● **Extracted data entries**:
===============
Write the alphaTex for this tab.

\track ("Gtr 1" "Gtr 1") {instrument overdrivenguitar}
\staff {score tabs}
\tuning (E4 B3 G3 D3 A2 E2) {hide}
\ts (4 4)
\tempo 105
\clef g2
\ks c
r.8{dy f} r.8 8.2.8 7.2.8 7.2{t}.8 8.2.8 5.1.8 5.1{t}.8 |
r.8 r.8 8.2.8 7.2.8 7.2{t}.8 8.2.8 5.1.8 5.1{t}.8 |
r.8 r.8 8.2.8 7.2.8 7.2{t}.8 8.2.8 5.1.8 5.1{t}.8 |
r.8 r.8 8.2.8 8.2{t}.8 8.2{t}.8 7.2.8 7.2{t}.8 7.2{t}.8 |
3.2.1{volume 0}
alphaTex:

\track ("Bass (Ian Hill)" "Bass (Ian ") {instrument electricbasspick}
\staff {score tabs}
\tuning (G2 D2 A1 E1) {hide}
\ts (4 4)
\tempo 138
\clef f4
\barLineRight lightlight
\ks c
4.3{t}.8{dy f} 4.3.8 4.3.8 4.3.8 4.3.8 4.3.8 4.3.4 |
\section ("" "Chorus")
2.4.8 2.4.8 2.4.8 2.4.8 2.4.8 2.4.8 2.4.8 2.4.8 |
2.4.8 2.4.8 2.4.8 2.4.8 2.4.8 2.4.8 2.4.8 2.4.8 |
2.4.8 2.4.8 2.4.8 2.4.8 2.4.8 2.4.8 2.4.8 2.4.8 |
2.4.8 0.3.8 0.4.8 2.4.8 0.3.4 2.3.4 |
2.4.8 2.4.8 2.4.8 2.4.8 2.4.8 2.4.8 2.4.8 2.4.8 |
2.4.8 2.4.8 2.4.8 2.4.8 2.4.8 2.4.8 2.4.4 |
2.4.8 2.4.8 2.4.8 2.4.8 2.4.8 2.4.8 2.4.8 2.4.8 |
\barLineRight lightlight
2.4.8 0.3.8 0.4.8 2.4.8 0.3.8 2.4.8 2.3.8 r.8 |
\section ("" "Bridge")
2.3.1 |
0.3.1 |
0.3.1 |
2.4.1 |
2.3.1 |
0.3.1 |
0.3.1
===============
● **GOAL**: Pull out every line in the records above that contains the string "hide", matching case exactly.

● **EXERCISE RESULT**:
\tuning (E4 B3 G3 D3 A2 E2) {hide}
\tuning (G2 D2 A1 E1) {hide}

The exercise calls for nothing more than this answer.